Reconfigurable Stream-based Tensor Unit with Variable-Precision Posit Arithmetic
Nuno Neves, Pedro Tomas and Nuno Roma
Instituto Superior Tecnico Universidade de Lisboa, Portugal
Abstract
The increased adoption of DNN applications drove the emergence of dedicated tensor computing units to accelerate multi-dimensional matrix multiplication operations. Although they deploy highly efficient computing architectures, they often lack support for more general-purpose application domains. Such a limitation occurs both due to their consolidated computation scheme (restricted to matrix multiplication) and due to their frequent adoption of low-precision/custom floating-point formats (unsuited for general application domains). In contrast, this paper proposes a new Reconfigurable Tensor Unit (RTU) which deploys an array of variable-precision Vector Multiply Accumulate (VMA) units. Furthermore, each VMA unit leverages the new Posit floating-point format and supports the full range of standardized posit precisions in a single SIMD unit, with variable vector-element width.

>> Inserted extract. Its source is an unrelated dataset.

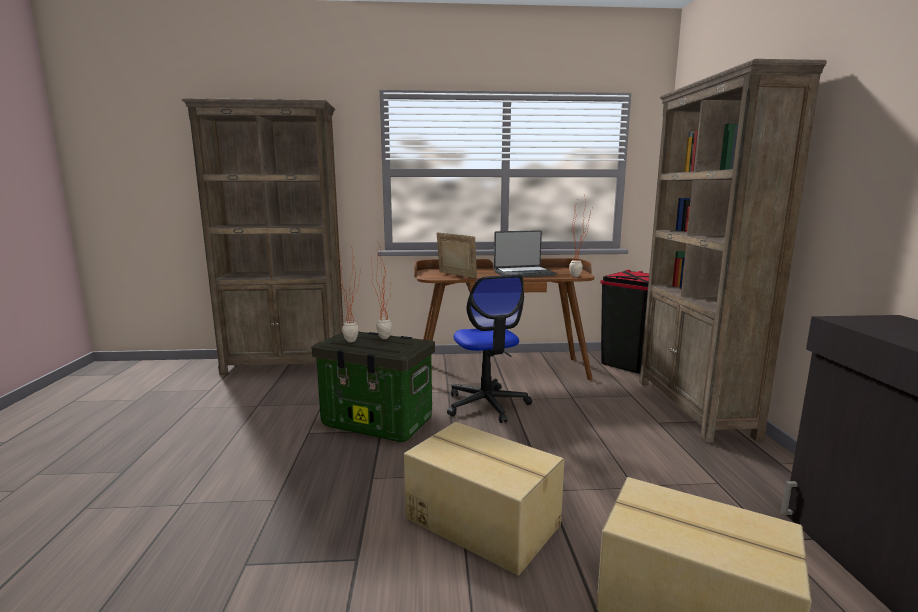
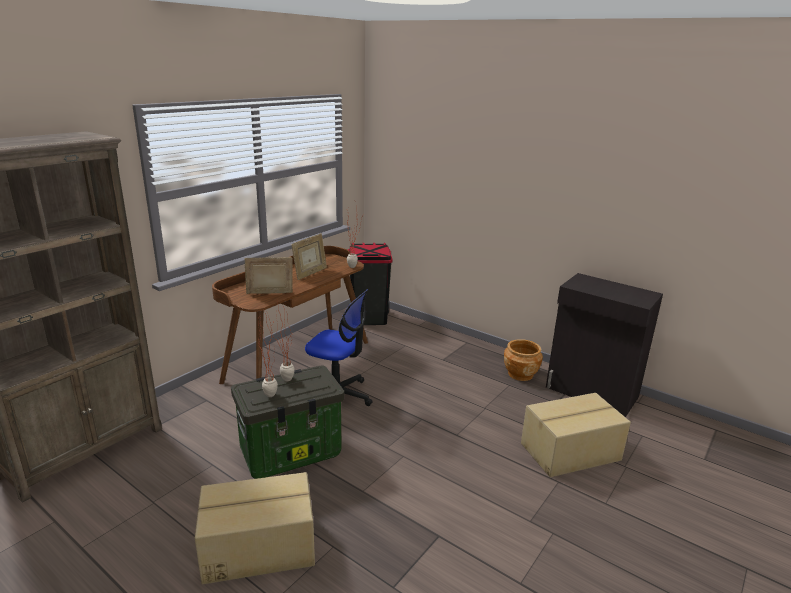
camera: 50 degrees left, 10 degrees up
cardboard box [404,422,564,576] -> cardboard box moved to [195,472,315,584]
laptop [494,230,556,277] -> picture frame [291,233,327,280]
brown bookcase [639,59,827,443] -> none
none -> brown planter [504,339,543,381]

Moreover, the proposed RTU explores the Posit format features for fused operations, together with spatial and time-multiplexing reconfiguration mechanisms to fuse and combine multiple VMAs to map high-level and complex operations. The RTU is also supported by an automatic data streaming infrastructure and a pipelined data movement scheme, allowing it to accelerate the computation of most data-parallel patterns commonly present in vectorizable applications. The proposed RTU showed to outperform state-of-the-art tensor and SIMD units, present in off-the-shelf platforms, in turn resulting in significant energy-efficiency improvements.